In January of 2009, Cadillac hit us with the Converj Concept. Based on the upcoming Volt platform, it promised to focus on beauty before all else and be the stylish option for the Eco-minded. Some of us may remember that part of the inspiration for the Fisker Karma was allegedly seeing Leonardo DiCaprio walk out of a Prius for an event. There was a fashion forward, high profile market that wanted “eco-friendly” vehicles during that whole late 2000s economic collapse or whatever. (Anyone else craving a new Ford Excursion all of a sudden?) The Converj was a beacon of hope, as Ill emphasize below:
There’s no word on production, but we can’t help but think this concept will become a reality sometime after the Volt goes on sale, which is scheduled to occur by the end of 2010. The Chevrolet has been promised to come in at a price in the mid-$30,000 range, but rumor has it that pricing may be higher by as much as $10,000—and that GM would still lose money on each one. (The Volt would be eligible for a hefty tax credit, though.) A production Converj could command a lot more, however, and going solely on looks alone—as GM wants us to do—it would be worth it.

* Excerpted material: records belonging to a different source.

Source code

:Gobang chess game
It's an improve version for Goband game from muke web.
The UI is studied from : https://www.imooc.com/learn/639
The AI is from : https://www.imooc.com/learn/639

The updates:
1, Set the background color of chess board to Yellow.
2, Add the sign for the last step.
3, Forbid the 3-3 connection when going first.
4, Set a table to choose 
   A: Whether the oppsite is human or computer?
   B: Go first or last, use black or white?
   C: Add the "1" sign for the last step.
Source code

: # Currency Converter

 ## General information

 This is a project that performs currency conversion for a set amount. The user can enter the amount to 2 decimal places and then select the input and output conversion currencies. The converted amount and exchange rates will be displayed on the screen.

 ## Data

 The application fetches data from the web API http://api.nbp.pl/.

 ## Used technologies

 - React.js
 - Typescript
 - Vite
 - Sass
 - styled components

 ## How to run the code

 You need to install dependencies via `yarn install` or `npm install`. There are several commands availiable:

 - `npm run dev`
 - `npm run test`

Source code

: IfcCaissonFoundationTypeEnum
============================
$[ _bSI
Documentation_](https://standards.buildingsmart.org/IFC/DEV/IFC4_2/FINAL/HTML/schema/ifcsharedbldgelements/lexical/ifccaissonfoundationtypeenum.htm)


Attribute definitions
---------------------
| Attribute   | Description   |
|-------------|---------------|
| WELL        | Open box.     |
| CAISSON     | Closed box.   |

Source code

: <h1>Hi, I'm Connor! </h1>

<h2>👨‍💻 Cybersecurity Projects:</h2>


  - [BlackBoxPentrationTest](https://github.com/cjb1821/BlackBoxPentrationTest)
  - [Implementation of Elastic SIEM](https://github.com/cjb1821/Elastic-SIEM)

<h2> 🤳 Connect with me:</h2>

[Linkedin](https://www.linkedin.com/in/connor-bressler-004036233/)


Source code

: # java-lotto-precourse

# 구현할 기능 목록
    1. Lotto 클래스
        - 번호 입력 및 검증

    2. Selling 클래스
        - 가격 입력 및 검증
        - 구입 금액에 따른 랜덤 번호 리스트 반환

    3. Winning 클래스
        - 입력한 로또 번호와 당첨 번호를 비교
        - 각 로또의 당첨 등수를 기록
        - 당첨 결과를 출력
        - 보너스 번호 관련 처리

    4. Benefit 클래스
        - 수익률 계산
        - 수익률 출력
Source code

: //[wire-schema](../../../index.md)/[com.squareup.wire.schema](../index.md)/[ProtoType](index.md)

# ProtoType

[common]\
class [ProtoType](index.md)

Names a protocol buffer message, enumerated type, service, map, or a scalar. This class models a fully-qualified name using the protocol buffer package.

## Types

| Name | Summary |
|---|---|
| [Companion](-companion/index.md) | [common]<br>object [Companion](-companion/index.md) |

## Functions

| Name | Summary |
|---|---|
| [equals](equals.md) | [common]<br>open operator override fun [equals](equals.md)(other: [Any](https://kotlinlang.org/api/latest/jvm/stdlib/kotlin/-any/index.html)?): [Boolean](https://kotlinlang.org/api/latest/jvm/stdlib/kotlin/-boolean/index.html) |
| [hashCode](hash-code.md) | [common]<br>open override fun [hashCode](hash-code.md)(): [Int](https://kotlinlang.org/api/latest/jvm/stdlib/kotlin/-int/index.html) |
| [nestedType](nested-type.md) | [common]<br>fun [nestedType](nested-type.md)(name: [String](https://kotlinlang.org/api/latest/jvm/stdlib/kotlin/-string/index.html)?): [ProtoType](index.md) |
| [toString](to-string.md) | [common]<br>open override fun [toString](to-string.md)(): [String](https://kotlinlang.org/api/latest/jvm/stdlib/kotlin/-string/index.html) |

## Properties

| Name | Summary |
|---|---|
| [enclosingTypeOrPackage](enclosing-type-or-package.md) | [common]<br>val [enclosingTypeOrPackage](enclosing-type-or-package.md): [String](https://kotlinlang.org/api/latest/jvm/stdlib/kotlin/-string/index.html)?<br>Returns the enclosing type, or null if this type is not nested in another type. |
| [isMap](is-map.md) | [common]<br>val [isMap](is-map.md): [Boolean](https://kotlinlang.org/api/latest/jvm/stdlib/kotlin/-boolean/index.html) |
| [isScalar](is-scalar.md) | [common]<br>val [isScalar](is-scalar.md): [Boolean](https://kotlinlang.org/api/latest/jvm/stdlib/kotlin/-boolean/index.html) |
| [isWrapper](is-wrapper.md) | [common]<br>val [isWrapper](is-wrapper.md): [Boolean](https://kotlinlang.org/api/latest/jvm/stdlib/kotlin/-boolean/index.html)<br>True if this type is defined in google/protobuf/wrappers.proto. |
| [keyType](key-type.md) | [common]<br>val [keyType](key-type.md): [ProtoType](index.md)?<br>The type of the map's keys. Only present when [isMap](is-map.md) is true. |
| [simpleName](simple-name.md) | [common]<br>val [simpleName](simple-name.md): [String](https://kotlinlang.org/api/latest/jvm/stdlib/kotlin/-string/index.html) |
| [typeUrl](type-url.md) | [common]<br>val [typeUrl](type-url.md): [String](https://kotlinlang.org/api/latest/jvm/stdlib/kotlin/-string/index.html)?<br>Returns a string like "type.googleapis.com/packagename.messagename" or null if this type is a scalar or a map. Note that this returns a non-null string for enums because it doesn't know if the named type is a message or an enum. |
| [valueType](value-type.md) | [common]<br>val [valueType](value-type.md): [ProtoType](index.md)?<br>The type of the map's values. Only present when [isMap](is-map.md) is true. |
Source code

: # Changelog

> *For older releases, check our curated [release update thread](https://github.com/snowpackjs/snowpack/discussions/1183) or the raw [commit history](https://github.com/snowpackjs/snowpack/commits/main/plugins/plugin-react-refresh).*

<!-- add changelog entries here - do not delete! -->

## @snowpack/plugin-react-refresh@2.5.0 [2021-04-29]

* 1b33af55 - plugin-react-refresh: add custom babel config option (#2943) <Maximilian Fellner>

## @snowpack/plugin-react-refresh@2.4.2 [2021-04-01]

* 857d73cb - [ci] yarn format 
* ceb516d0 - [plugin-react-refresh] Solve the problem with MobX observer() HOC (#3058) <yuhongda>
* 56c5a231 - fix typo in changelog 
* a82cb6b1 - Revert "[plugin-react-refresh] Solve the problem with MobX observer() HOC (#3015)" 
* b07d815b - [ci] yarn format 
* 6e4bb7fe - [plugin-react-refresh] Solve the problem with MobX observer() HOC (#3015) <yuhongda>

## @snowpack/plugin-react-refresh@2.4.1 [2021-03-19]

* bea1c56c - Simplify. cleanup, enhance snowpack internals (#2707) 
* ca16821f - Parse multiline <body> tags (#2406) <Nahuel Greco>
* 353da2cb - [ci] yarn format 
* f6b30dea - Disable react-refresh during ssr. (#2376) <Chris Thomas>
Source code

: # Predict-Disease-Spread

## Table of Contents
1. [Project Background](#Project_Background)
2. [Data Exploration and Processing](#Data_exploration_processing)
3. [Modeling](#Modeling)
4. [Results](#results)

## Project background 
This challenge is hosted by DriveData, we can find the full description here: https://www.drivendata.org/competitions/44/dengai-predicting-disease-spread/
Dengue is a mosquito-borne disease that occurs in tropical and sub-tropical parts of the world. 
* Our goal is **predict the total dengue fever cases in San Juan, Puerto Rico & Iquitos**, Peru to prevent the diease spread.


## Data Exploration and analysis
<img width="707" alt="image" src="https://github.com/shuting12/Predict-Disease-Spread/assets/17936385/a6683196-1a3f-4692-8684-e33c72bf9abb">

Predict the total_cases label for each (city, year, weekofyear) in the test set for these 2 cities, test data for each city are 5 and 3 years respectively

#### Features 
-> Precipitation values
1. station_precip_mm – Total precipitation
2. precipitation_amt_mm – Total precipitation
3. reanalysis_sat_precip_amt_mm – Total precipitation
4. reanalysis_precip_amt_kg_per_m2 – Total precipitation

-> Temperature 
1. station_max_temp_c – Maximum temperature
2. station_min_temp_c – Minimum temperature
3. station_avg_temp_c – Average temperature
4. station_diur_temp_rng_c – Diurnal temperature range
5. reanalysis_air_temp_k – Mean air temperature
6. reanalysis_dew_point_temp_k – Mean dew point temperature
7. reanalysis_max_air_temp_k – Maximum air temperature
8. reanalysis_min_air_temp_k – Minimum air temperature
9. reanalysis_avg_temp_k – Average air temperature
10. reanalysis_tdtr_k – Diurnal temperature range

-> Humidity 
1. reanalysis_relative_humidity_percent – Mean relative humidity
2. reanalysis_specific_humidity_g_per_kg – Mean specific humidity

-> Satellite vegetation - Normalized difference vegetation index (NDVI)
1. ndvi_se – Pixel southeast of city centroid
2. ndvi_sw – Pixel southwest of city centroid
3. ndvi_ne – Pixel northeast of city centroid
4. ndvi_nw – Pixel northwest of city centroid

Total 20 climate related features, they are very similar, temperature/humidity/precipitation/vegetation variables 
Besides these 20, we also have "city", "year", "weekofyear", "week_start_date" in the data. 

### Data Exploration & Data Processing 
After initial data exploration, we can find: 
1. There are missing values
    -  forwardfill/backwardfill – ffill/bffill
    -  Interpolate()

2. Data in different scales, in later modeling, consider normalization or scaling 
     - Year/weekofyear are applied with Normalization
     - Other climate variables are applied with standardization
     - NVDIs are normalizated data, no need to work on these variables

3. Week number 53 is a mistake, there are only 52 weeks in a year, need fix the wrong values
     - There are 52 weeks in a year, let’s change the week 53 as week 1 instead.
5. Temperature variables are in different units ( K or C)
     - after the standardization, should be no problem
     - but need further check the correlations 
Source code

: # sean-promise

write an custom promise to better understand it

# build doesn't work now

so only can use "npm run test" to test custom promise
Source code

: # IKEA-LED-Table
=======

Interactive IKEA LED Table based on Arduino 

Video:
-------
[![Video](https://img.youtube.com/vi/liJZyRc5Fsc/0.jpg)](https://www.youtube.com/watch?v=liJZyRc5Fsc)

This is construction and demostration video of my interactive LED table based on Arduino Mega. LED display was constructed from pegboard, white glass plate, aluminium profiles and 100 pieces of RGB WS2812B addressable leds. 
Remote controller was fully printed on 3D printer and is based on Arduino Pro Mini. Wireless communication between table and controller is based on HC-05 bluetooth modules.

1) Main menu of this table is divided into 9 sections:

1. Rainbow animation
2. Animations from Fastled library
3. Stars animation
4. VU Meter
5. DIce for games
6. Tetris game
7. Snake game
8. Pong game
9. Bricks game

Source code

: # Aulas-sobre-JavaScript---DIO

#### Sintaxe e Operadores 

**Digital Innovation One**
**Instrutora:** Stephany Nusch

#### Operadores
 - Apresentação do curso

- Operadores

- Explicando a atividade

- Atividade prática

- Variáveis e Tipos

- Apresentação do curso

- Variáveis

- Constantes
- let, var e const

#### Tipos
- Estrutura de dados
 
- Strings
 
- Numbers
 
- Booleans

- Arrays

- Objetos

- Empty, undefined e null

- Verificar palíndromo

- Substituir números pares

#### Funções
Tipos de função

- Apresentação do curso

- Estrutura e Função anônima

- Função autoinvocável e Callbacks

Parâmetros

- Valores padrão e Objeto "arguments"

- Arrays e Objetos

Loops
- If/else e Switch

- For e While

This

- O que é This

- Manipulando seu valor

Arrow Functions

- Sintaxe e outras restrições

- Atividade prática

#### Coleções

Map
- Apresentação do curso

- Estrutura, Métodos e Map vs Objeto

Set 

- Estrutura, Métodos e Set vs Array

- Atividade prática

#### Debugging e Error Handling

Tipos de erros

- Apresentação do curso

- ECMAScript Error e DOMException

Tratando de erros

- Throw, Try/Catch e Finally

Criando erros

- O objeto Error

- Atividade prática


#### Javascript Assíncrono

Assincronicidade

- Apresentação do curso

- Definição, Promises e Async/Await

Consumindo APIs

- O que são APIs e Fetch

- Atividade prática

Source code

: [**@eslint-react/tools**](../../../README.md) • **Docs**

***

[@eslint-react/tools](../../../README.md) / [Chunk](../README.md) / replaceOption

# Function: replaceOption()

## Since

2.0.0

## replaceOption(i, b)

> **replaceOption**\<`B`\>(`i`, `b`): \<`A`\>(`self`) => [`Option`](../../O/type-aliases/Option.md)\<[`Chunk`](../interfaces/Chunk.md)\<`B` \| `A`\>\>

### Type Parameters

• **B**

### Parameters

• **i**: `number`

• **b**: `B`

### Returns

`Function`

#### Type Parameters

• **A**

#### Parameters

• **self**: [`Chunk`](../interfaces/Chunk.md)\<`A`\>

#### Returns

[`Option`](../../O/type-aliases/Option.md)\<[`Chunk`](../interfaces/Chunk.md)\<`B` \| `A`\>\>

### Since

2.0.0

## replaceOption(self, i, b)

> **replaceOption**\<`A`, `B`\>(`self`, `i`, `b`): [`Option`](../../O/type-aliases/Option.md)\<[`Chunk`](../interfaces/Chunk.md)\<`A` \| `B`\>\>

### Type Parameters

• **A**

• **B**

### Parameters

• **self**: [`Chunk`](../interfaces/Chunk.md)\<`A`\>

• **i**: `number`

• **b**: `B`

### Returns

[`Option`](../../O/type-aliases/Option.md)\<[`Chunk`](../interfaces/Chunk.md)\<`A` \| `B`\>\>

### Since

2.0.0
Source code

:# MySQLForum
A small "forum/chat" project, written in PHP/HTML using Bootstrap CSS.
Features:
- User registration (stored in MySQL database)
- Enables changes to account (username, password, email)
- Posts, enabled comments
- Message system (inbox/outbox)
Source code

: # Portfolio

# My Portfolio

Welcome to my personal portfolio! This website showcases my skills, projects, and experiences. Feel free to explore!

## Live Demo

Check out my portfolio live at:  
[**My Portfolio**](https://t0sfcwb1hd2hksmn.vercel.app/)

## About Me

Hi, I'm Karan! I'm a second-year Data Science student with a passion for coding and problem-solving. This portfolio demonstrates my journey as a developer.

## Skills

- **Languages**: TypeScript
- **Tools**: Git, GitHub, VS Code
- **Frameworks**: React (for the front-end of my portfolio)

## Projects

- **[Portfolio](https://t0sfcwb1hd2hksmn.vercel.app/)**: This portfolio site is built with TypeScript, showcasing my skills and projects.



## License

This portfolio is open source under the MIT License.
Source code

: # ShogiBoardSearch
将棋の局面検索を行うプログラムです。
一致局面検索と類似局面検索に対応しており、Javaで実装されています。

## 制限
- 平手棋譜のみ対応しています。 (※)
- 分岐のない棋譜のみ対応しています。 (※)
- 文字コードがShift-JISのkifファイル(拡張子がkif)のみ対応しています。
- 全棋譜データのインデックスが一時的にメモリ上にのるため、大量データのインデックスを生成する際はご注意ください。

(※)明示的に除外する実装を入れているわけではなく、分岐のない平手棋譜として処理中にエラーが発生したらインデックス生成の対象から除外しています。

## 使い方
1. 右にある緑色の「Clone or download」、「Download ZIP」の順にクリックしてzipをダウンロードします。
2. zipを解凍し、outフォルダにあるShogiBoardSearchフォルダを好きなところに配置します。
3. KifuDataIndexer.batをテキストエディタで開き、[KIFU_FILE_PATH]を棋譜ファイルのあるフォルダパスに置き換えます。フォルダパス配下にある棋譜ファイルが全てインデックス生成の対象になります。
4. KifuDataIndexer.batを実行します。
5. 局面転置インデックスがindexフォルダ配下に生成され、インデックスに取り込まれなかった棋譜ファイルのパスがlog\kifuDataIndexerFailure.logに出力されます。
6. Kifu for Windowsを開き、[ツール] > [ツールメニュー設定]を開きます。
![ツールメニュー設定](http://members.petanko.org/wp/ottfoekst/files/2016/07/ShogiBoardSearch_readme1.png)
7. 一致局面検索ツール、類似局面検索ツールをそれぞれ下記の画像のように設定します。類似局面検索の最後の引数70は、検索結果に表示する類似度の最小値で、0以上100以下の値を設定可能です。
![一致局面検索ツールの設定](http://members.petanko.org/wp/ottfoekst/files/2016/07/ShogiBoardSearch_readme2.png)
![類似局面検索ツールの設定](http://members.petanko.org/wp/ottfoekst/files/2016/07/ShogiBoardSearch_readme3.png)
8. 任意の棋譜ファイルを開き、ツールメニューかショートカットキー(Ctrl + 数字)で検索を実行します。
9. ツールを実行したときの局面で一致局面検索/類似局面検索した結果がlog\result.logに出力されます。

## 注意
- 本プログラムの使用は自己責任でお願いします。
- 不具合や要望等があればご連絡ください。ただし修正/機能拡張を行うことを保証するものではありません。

After great acclaim, GM decided to produce the vehicle and left us all agaped in splendor when we found that it looked like this:
That’s right, damn near identical to the concept! How often have we pined for Caddy to just build its concepts like the Ciel or Elmiraj? We say, “Who cares about price or performance?! We want sexy cyborg toasters, today!” Well guess what, Cadillac delivered and produced what they promised in only four years. Should it have come out in 2011 or 2012 rather than 2013? Oh yeah! GM was going to cancel the project since they knew they couldn’t get enough range and luxury into the vehicle while turning a profit and hitting the price point the market required. Luckily the Model S came on the scene lIke a fax machine.
Now, considering the Tesla Model S was supposed to be $50,000 sedan but found itself listing at over $70k and still being wildly successful, plus the positive reviews and wide appeal of the Volt, GM said, “F*ck it! Leonard, gon’ git da wrench, ASAP Rocky!” Thus they made a coupe that was about the same price as the Tesla sedan, but with a known badge, dealer network, and no range anxiety. It was the luxury electric vehicle that didn’t require you to change your lifestyle.
*I know you are going to mention how the Model S was a more practical vehicle, but I’m going to remind you that the less practical a vehicle is, the more we are willing to pay for it. “Who the hell spends $60k on a luxury truck?! *drives away in $70k Mustang without A/C or rear seats.”
Well unfortunately it turned out that lifestyle change was actually what people wanted at that price point. In the same way people purchase brand new Range Rovers and don’t mind getting to know everyone in the service area, when you decide to change your lifestyle you purchase products in order to mark that change. If Ferrari ownership were the same as Honda ownership, why would anyone want the Ferrari over a Honda? Why would you buy the Cadillac if the experience is the same as the Chevrolet? Either you buy the Volt to keep your same lifestyle, or you buy the Tesla in order to ellicit the change you’re seeking. Afterall, quality of life is commonly measured in experiences, therefore we are always craving something new.
Allow me to point out one very similar parallel to the ELR. Later on in 2009, BMW showed off the Vision Efficient Dynamics Concept.
Then, in 2014, we all freaked out that an automaker actually built their concept car!
Was it quicker and more sporty than the ELR? You bet your sweet bippy it was! Of course at nearly double the price, I would say quickness and concept car styling are hardly a better value over the ELR. Isnt $140k for a 3-cyl, 7.1 kWh Borg with a permanent reenactment of the Rhino Birthing scene from Ace Ventura: When Nature Calls even more silly than that gag? Of course not! Didn’t you see those doors? My life has changed just knowing they exist!
I’ll also point out that the ELR uses the “LR” designation. Now my memory is poor due to age and misuse of assorted toiletries in college, but isn’t there some other flagship luxury 2-door from Cadillac that had an “LR” in its nomenclature. I mean if the first letter gets higher has the price goes up, wouldn’t CTS to XTS be similar to ELR and that one corvette-y model?
What I’m getting at here is that the ELR isn’t a disappointment due to price, design, tech, or engineering. The only disappointment is because it’s still just a concept car and needs a second shot. When you consider this a consumer puchasable concept car, the sales are robust! However, I say use the new Volt underpinnings and really make that XLR callback in the name apparent and line the vehicle up with the new Cadillac ethos. Throw in some razzle dazzle Cadillac! Something besides LEDs and optional chrome cupholder surrounds. Hmmm, Im thinking the answer rhymes with orange? What do you mean “door hinge” doesn’t rhyme with “orange?!” It’s pronounced like “orangutan” without the “utan,” said with a light Irish head cold. Duh!